## [TASK DESCRIPTION]
Reproduce the listing below with "руб" switched to "₽" and every other line left unchanged. Leave the pictures out of your answer.

BEGIN

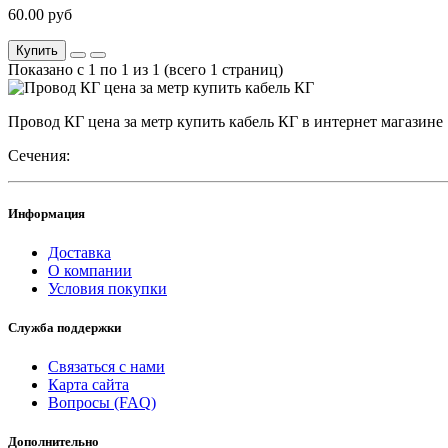
60.00 руб
Купить
Показано с 1 по 1 из 1 (всего 1 страниц)
Провод КГ цена за метр купить кабель КГ в интернет магазине
Сечения:
Информация
Доставка
О компании
Условия покупки
Служба поддержки
Связаться с нами
Карта сайта
Вопросы (FAQ)
Дополнительно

END

## [REPLY TO THE EXERCISE]
60.00 ₽
Купить
Показано с 1 по 1 из 1 (всего 1 страниц)
Провод КГ цена за метр купить кабель КГ в интернет магазине
Сечения:
Информация
Доставка
О компании
Условия покупки
Служба поддержки
Связаться с нами
Карта сайта
Вопросы (FAQ)
Дополнительно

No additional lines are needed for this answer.